De verdenking komt er, kort en feitelijk weergegeven, op neer dat verdachte:
16/700018-13: op 20 december 2012 in Utrecht samen met een ander heeft geprobeerd snackbar [naam] te overvallen en/of heeft geprobeerd [slachtoffer 1] en/of [slachtoffer 2] af te persen door middel van geweld en/of bedreiging met geweld.
16/011855-13:
Feit 1: op 12 januari 2013 te Nieuwegein 18 sloffen sigaretten heeft gestolen uit de Sligro;
Feit 2: op 17 januari 2013 te Nieuwegein 20 sloffen sigaretten heeft gestolen uit de Sligro.
3. Voorvragen
De dagvaarding is geldig, deze rechtbank is bevoegd tot kennisneming van de ten laste gelegde feiten en de officier van justitie is ontvankelijk. Er zijn geen redenen voor schorsing van de vervolging.
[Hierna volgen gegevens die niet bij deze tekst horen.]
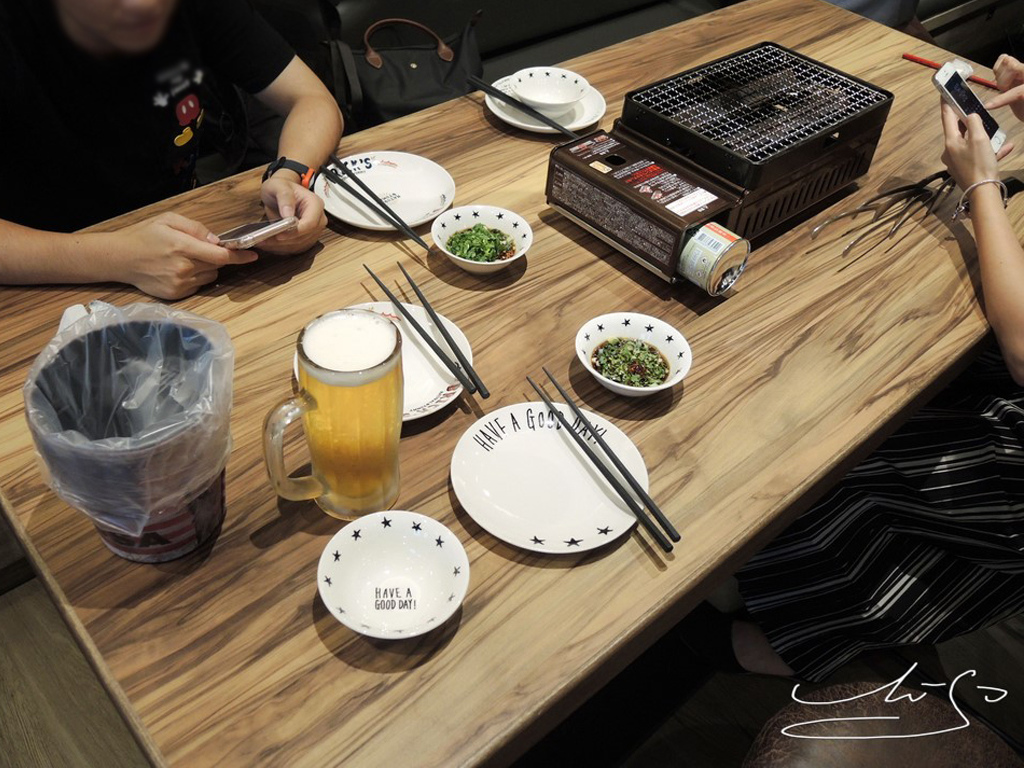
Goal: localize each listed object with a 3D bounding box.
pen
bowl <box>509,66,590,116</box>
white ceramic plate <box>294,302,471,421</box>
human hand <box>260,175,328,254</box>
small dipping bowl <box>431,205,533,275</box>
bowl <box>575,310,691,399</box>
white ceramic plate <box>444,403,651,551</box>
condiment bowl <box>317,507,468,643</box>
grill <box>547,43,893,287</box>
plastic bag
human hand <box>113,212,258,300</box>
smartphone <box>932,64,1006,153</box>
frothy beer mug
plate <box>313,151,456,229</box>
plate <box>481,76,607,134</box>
[{"bbox_3d":[0.761,-0.538,1.432,0.172,0.009,0.009,31,51,23],"label":"pen"},{"bbox_3d":[0.054,-0.415,1.206,0.114,0.045,0.114,3,46,-3],"label":"bowl"},{"bbox_3d":[-0.129,-0.020,0.839,0.175,0.020,0.175,3,46,-3],"label":"white ceramic plate"},{"bbox_3d":[-0.237,-0.180,0.891,0.080,0.075,0.090,18,45,12],"label":"human hand"},{"bbox_3d":[-0.034,-0.151,0.928,0.112,0.042,0.112,3,44,-3],"label":"small dipping bowl"},{"bbox_3d":[0.116,-0.018,0.812,0.112,0.042,0.112,3,44,-3],"label":"bowl"},{"bbox_3d":[0.032,0.082,0.718,0.171,0.020,0.171,3,44,-3],"label":"white ceramic plate"},{"bbox_3d":[-0.089,0.153,0.628,0.112,0.042,0.112,3,44,-3],"label":"condiment bowl"},{"bbox_3d":[0.258,-0.290,1.040,0.398,0.138,0.208,-30,54,-31],"label":"grill"},{"bbox_3d":[-0.265,0.044,0.620,0.150,0.140,0.148,6,44,0],"label":"plastic bag"},{"bbox_3d":[-0.350,-0.136,0.889,0.158,0.074,0.082,2,46,-4],"label":"human hand"},{"bbox_3d":[0.587,-0.352,1.062,0.125,0.010,0.060,49,54,-4],"label":"smartphone"},{"bbox_3d":[-0.146,0.037,0.675,0.118,0.173,0.081,-22,52,-24],"label":"frothy beer mug"},{"bbox_3d":[-0.159,-0.239,1.048,0.175,0.020,0.175,3,46,-3],"label":"plate"},{"bbox_3d":[0.051,-0.415,1.238,0.175,0.020,0.175,3,46,-3],"label":"plate"}]

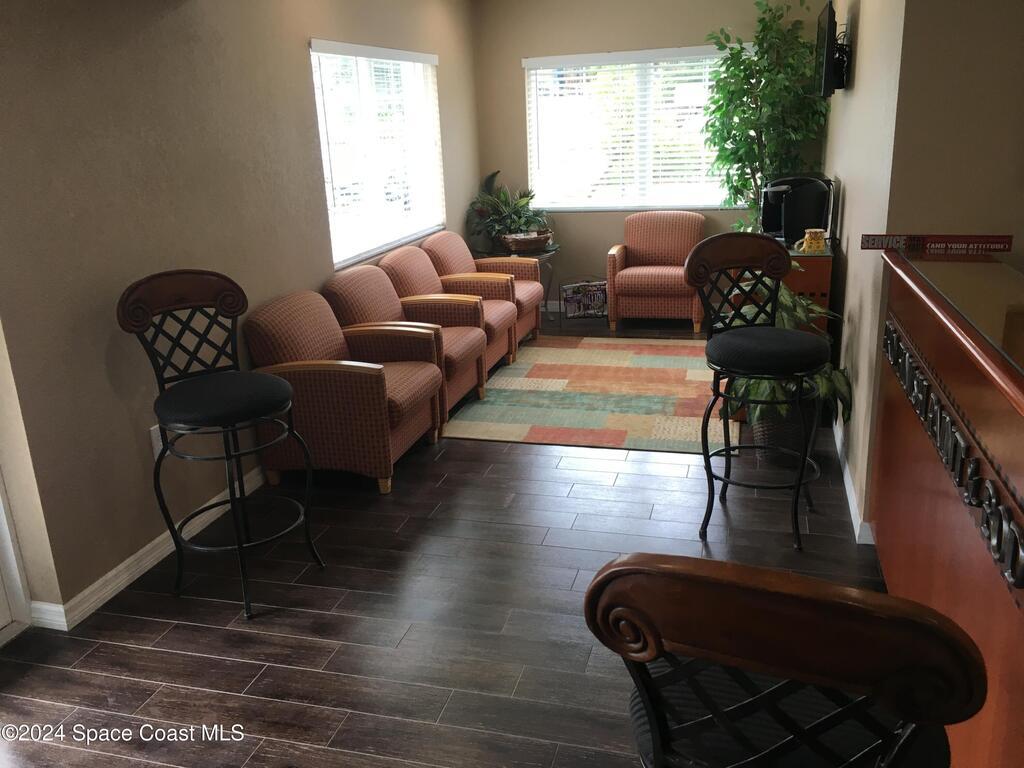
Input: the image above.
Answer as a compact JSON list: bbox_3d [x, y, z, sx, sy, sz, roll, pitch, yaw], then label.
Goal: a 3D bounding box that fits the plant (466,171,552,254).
[{"bbox_3d":[0.003,-1.353,6.701,0.660,0.600,0.520,2,18,15],"label":"plant"}]

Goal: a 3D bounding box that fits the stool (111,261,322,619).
[{"bbox_3d":[-0.995,0.176,3.014,0.480,1.130,0.560,-14,21,-34],"label":"stool"}]

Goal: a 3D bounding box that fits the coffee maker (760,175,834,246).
[{"bbox_3d":[1.465,-0.883,4.405,0.340,0.355,0.250,2,18,15],"label":"coffee maker"}]

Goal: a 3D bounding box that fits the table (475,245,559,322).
[{"bbox_3d":[0.024,-0.775,6.879,0.680,0.600,0.680,2,18,15],"label":"table"}]

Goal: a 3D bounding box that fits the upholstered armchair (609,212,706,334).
[{"bbox_3d":[1.124,-0.870,6.602,0.700,0.850,0.690,2,18,15],"label":"upholstered armchair"}]

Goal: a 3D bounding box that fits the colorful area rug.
[{"bbox_3d":[0.646,-0.018,5.325,1.520,0.012,2.210,2,18,15],"label":"colorful area rug"}]

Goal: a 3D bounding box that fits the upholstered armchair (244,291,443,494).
[{"bbox_3d":[-0.757,-0.017,4.078,0.720,0.845,0.700,2,18,15],"label":"upholstered armchair"}]

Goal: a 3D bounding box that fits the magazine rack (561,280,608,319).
[{"bbox_3d":[0.585,-0.660,6.746,0.380,0.300,0.100,-3,17,-2],"label":"magazine rack"}]

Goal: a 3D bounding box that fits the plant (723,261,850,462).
[{"bbox_3d":[1.255,-0.094,3.958,0.540,0.900,0.600,2,18,15],"label":"plant"}]

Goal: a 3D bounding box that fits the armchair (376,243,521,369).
[{"bbox_3d":[-0.372,-0.459,5.442,0.720,0.845,0.700,2,18,15],"label":"armchair"}]

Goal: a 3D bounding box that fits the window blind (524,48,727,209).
[{"bbox_3d":[1.002,-1.944,6.630,1.830,1.165,0.090,2,18,15],"label":"window blind"}]

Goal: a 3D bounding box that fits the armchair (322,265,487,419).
[{"bbox_3d":[-0.565,-0.237,4.758,0.720,0.845,0.700,2,18,15],"label":"armchair"}]

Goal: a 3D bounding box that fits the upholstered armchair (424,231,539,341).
[{"bbox_3d":[-0.172,-0.657,6.097,0.700,0.850,0.690,2,18,15],"label":"upholstered armchair"}]

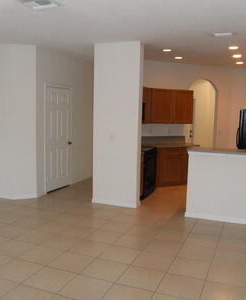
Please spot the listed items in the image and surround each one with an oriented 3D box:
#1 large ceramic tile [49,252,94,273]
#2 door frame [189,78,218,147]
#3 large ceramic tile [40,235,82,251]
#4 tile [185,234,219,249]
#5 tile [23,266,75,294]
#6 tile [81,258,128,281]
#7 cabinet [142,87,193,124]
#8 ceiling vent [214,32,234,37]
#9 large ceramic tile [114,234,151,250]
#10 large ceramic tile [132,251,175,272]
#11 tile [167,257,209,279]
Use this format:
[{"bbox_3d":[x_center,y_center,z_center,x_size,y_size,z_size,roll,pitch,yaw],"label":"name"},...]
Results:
[{"bbox_3d":[-0.551,1.209,3.470,0.403,0.012,0.403,3,7,23],"label":"large ceramic tile"},{"bbox_3d":[1.873,-0.486,7.793,0.790,2.400,0.150,-1,7,-16],"label":"door frame"},{"bbox_3d":[-0.765,1.148,3.992,0.403,0.012,0.403,3,7,23],"label":"large ceramic tile"},{"bbox_3d":[1.008,1.148,4.115,0.403,0.012,0.403,3,7,23],"label":"tile"},{"bbox_3d":[-0.700,1.244,3.108,0.403,0.012,0.403,3,7,23],"label":"tile"},{"bbox_3d":[-0.185,1.232,3.315,0.403,0.012,0.403,3,7,23],"label":"tile"},{"bbox_3d":[1.009,-0.989,7.382,1.150,0.760,0.330,-1,7,-21],"label":"cabinet"},{"bbox_3d":[1.430,-1.644,4.604,0.255,0.020,0.150,4,7,22],"label":"ceiling vent"},{"bbox_3d":[0.122,1.166,4.090,0.397,0.012,0.397,4,7,22],"label":"large ceramic tile"},{"bbox_3d":[0.335,1.213,3.529,0.403,0.012,0.403,3,7,23],"label":"large ceramic tile"},{"bbox_3d":[0.698,1.229,3.379,0.403,0.012,0.403,3,7,23],"label":"tile"}]

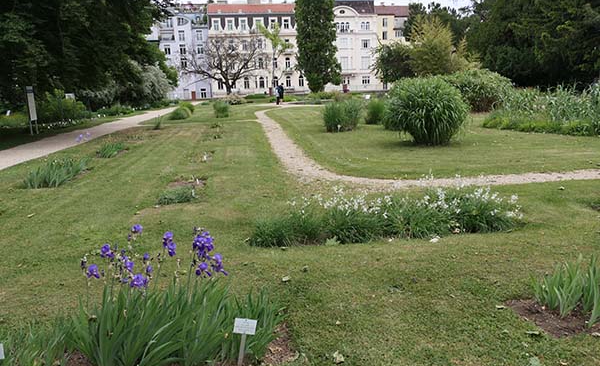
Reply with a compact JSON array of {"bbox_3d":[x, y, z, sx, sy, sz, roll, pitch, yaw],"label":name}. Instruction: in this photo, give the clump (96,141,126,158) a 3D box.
[{"bbox_3d":[-4.470,-0.824,11.190,0.500,0.320,0.950,-2,12,0],"label":"clump"}]

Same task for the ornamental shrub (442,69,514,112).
[{"bbox_3d":[8.999,-4.717,23.789,3.700,2.100,3.100,-2,12,0],"label":"ornamental shrub"}]

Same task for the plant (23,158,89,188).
[{"bbox_3d":[-4.285,-0.246,8.247,0.650,0.370,1.350,-2,12,0],"label":"plant"}]

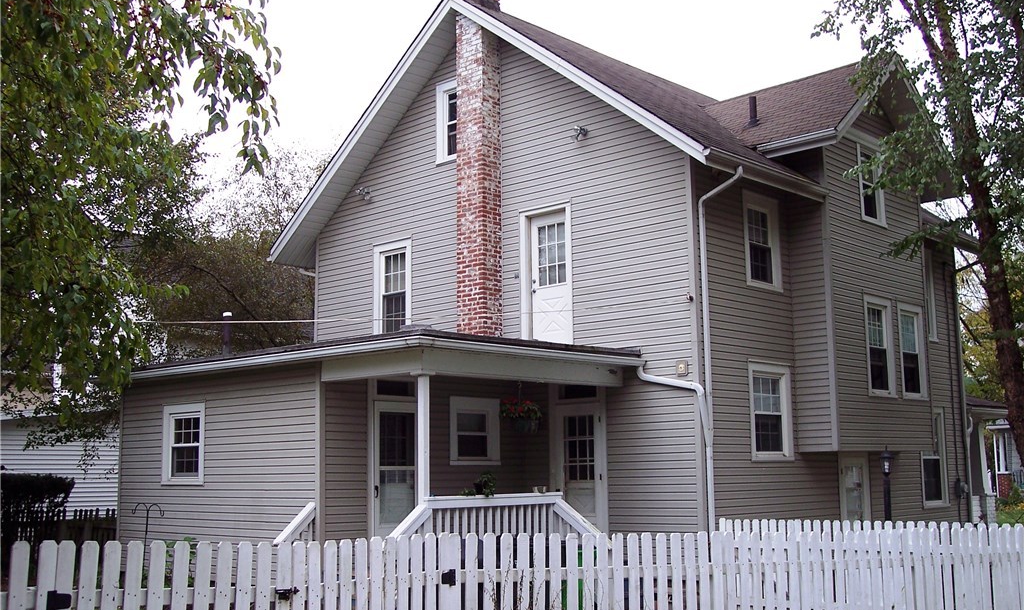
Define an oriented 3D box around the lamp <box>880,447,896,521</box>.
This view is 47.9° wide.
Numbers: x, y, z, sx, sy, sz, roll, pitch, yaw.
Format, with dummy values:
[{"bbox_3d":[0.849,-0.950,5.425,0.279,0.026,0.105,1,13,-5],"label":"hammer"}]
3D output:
[{"bbox_3d":[5.157,3.039,15.789,0.180,2.165,0.180,-9,-12,43],"label":"lamp"}]

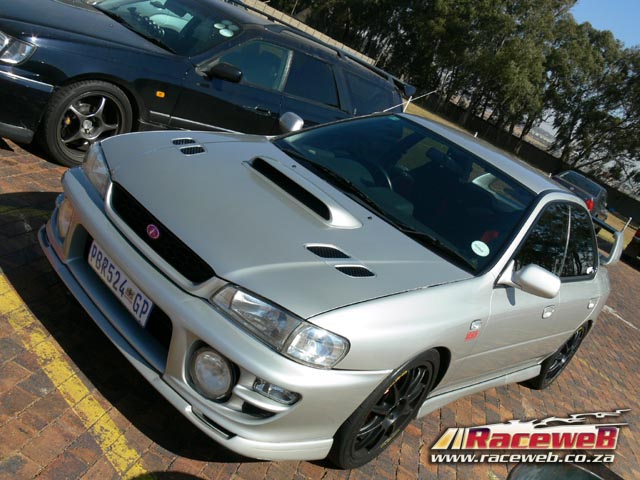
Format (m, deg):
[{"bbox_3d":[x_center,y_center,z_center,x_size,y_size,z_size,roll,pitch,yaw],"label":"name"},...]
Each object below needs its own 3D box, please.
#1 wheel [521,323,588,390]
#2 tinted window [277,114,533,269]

4. Waardering van het bewijs
4.1 Het standpunt van het Openbaar Ministerie
De officier van justitie acht wettig en overtuigend bewezen dat verdachte alle aan hem ten laste gelegde feiten heeft begaan. De officier van justitie baseert zich ten aanzien van het feit met parketnummer 16/700018-13 op de aangifte van [slachtoffer 1], de getuigenverklaringen van [slachtoffer 2] en [slachtoffer 3], de processen-verbaal van bevindingen en de bekennende verklaring van verdachte. De officier van justitie baseert zich ten aanzien van de feiten met parketnummer 16/011855-13 op de aangiften van [aangever] en de bekennende verklaring van verdachte.
4.2 Het standpunt van de verdediging
De raadsman heeft geen verweer gevoerd ten aanzien van de ten laste gelegde feiten.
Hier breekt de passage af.